Making those connections to my Guidance is what I’m working on these days. Instead of waiting for it to happen to me again, I’m consciously bridging that connection as often as possible now, practicing that process, recognizing that feeling, and living and creating in that area of consciousness. It’s an exciting realization for me…to finally actually realize that those gifts of psychic, paranormal, and spiritual experiences I’ve had all my life weren’t just bestowed upon me by some kind stranger who took pity on me or felt I deserved some grace of kindness at the moment. I had had an inkling all those years that one day I’d be learning the reason behind all those weird and wonderful experiences. I’d hoped that they were there for a reason, all leading up to some grand realization.
And as whenever I learn something new, I still find myself hoping that there’s still a lot more to learn.
Thursday, December 11, 2008
DIVORCE
My divorce gets finalized next week.
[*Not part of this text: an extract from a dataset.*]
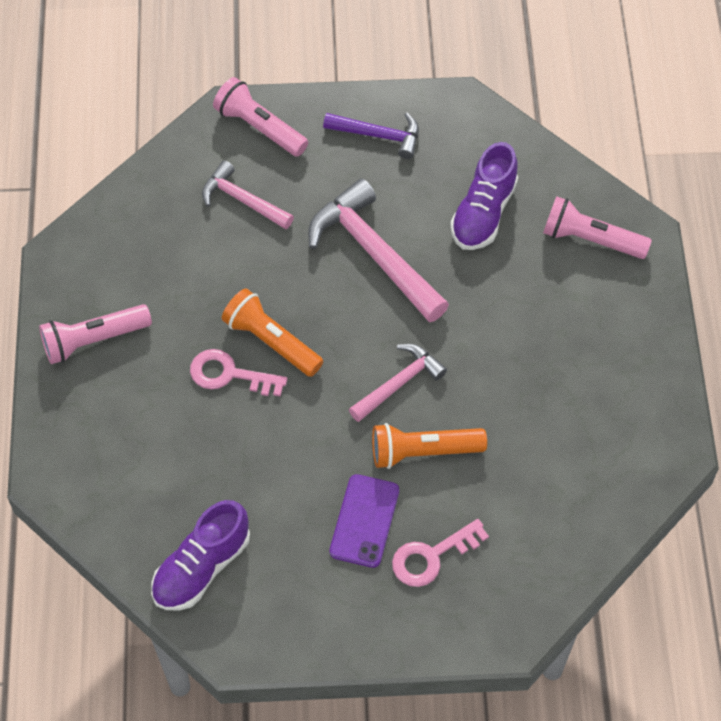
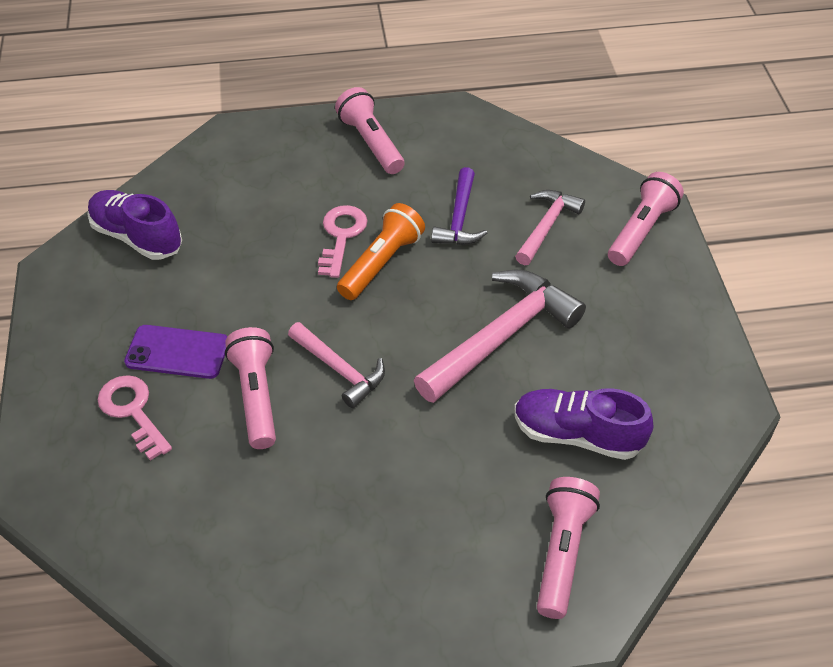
camera: 85 degrees right, 10 degrees down
(378, 135) = (660, 329): purple hammer -> purple hammer (459, 218)
(423, 452) = (256, 396): orange flashlight -> pink flashlight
I’m not sure what to expect, but we have to appear in court before the judge. The only other times I’ve been in court were (1) for our bankruptcy many years ago, (2) when my husband had another speeding ticket to take care of, (3) and when we took our next-door neighbors to court to get a restraining order once. Now don’t get me wrong, I’m not vindictive or not a nice person to live next door to. This guy threatened to shoot my dog, would yell at my kids, and made threats against us! Anyway, I think it will be a huge relief once the divorce is actually finalized. Everyone’s asking me if I’ll have a celebration party afterward. I’m not a party person. How about this…anyone reading this who has even the slightest notion of what relief I’m feeling, make a toast and send some good vibes my way.